Me atrevo a sugerir un ángel nuevo; el ángel procede de una xilografía de Durero que ilustra el Apocalipsis de Juan: se trata de uno, de los 14 grabados incluidos en su famoso Apocalypsis cum figuris, de 1498. Este nuestro ángel del final de la historia se apoya en el mar y en la tierra sobre columnas en llamas; su cuerpo ha desaparecido, ocupando su lugar una nube agitada y quizá humeante; su rostro brilla intensamente. El Juan de Patmos devora el libro que le entrega el ángel de la historia; el libro sabe "dulce en la boca, y amargo en las entrañas" (Ap. 10.9). El ángel alegórico representa el final Inevitable del tiempo; su advertencia es estéril, y "amarga en las entrañas".

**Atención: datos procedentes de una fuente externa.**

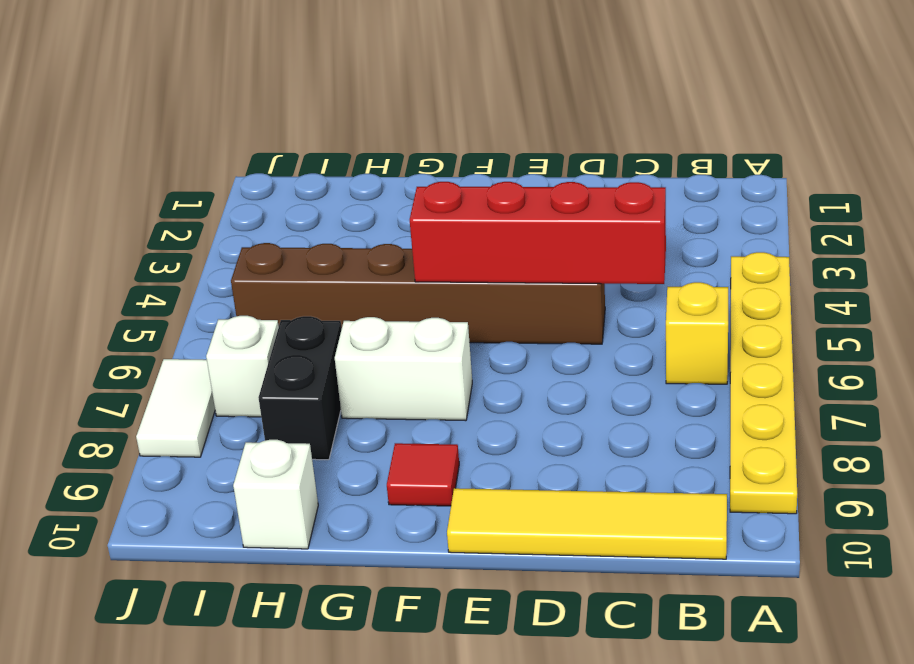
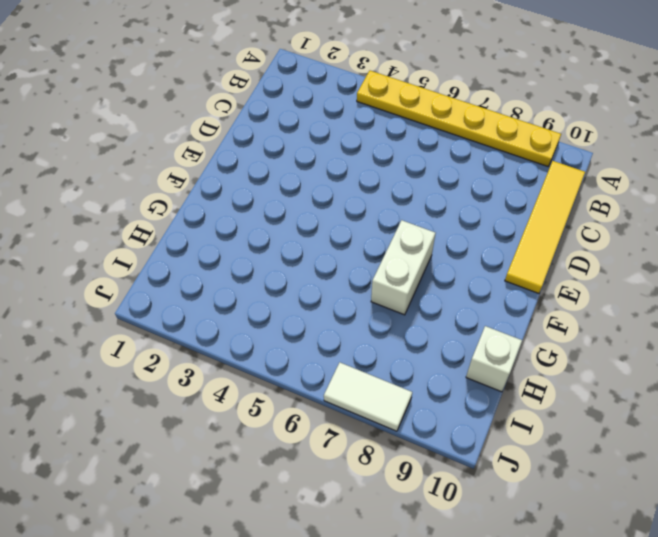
none -> yellow brick B6 level 1
none -> brown brick D5:I5 level 1

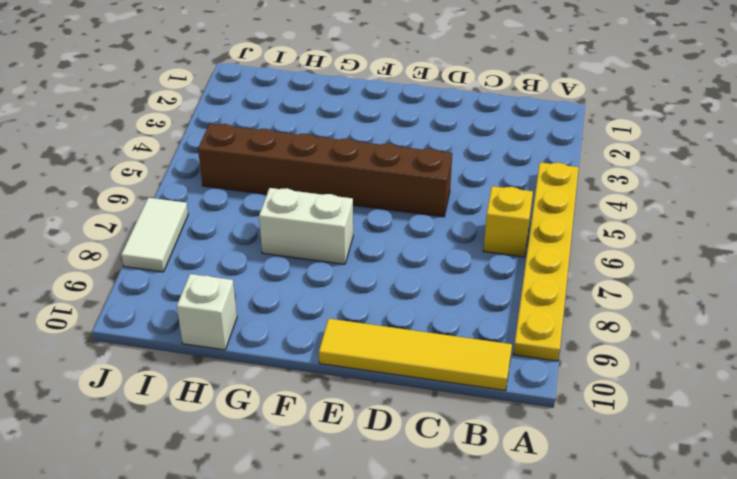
none -> red tile F9 level 1
none -> black brick H7:H8 level 1

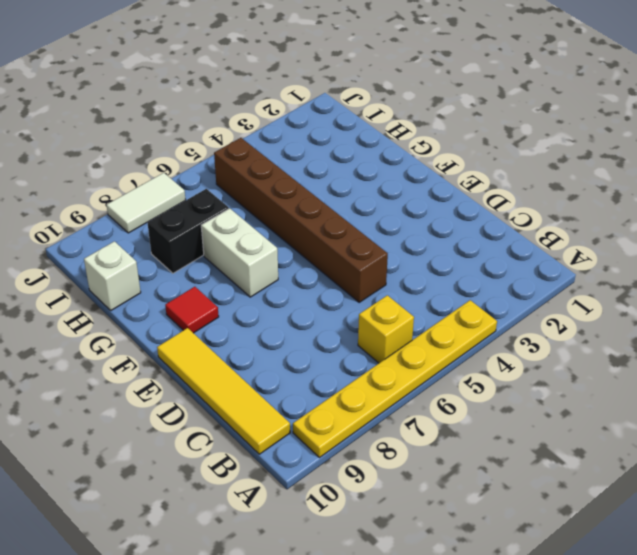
none -> white brick I7 level 1
none -> red brick C5:F5 level 2

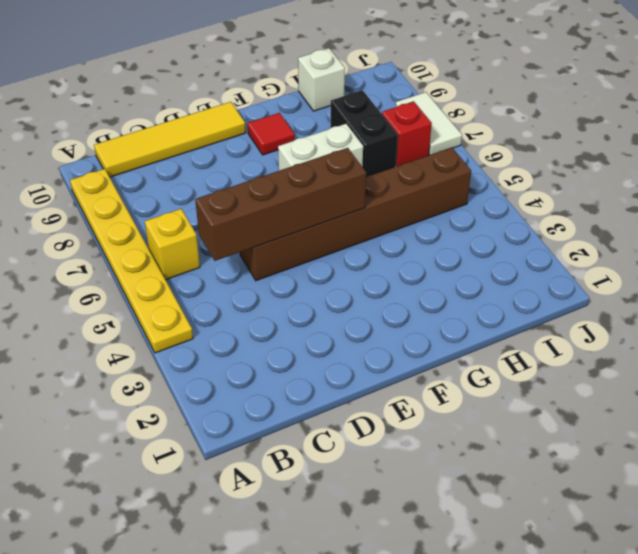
brown brick C5:F5 level 2 -> red brick C5:F5 level 2
red brick I7 level 1 -> white brick I7 level 1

La arquitectura y el arte participan de la vigilia permanente de esta época que no ha podido soñar la siguiente. Para representarlos pro-pongo también una imagen de Durero, la figura alada a la que su buril designó Melencolia I "La madura y docta Melancholia", escribe Panofsky, "tipifica la penetración teórica que piensa pero no puede actuar". El que no haga uso del libro o el compás que reposan en su regazo pone de manifiesto el "tórpido abatimiento" de "un ser pensante sumido en la perplejidad. No se aferra a un objeto inexistente, sino a un problema sin solución". Bajo el signo de Saturno, la figura insomne y cavilosa muestra la facies nigra del melancólico. En el espejo oscuro de ese rostro en sombra nos contemplarnos nosotros y nuestra época.